To control AIDS, researchers in the pharmaceutical industry are screening compounds that can inhibit HIV-1 integrase, according to Rayment and Reznikoff. Because HIV-1 integrase and Tn5 transposase have similar structures, the Wisconsin scientists believe they now have a model system that can help scientists identify or design compounds effective in controlling HIV-1.
The paper's co-authors include Douglas Davies and Igor Goryshin. Davies worked with Rayment to develop the DNA-enzyme crystals and analyze them using X-ray crystallography. Goryshin, a molecular biologist, worked with Reznikoff in developing, isolating and purifying the transposase. The research team -- all with the Department of Biochemistry in the College of Agricultural and Life Sciences -- worked together to solve the structure of the complex.
In 1951, geneticist Barbara McClintock proposed "controlling elements" to explain genetic patterns she observed in corn. Many geneticists were slow to appreciate the importance McClintock's discovery, for which she received a Nobel Prize in 1983. However, researchers have since made remarkable progress in understanding the molecular nature transposable elements.
Past studies of the structure of the enzymes that trigger transposition have focused on the core region that cuts the element from DNA, Rayment says. Researchers have not known what the entire enzyme looks like or how it binds to and interacts with DNA. Capturing the 3-dimensional structure of the protein-DNA complex, allowed the UW-Madison team to present a much clearer view of how the enzyme and DNA interact at the molecular level.
Prior to transposition, one copy of Tn5 transposase binds to a specific region at one end of the transposon and a second copy binds to an identical region at the opposite end. Neither enzyme can cut DNA at the site to which it binds. When events produce a loop in the Tn5 transposable element the two enzymes at the ends come together. The Wisconsin research shows how the architecture of the resulting protein-DNA complex positions each enzyme so it can then cleave the opposite end of the transposable element DNA from its initial binding site. The Tn5-enzyme complex can then move freely before it inserts itself into a new location.
The research was supported by: state funding to the UW-Madison College of Agricultural and Life Sciences, and grants from the National Institute of General Medical Sciences; National Institute of Arthritis and Musculoskeletal and Skin Diseases; the U.S. Department of Energy; and a Vilas Associates Award from the UW-Madison.

(Collected data)
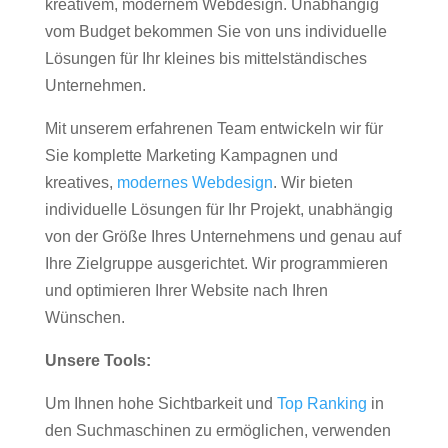
kreativem, modernem Webdesign. Unabhängig
vom Budget bekommen Sie von uns individuelle
Lösungen für Ihr kleines bis mittelständisches
Unternehmen.
Mit unserem erfahrenen Team entwickeln wir für
Sie komplette Marketing Kampagnen und
kreatives,
modernes Webdesign
. Wir bieten
individuelle Lösungen für Ihr Projekt, unabhängig
von der Größe Ihres Unternehmens und genau auf
Ihre Zielgruppe ausgerichtet. Wir programmieren
und optimieren Ihrer Website nach Ihren
Wünschen.
Unsere Tools:
Um Ihnen hohe Sichtbarkeit und
Top Ranking
in
den Suchmaschinen zu ermöglichen, verwenden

** WORK ORDER **
List every source of support for the research that the passage on the Tn5 transposase study names.

** SOLUTION TO THE EXERCISE **
- State funding to the UW-Madison College of Agricultural and Life Sciences
- A grant from the National Institute of General Medical Sciences
- A grant from the National Institute of Arthritis and Musculoskeletal and Skin Diseases
- A grant from the U.S. Department of Energy
- A Vilas Associates Award from the UW-Madison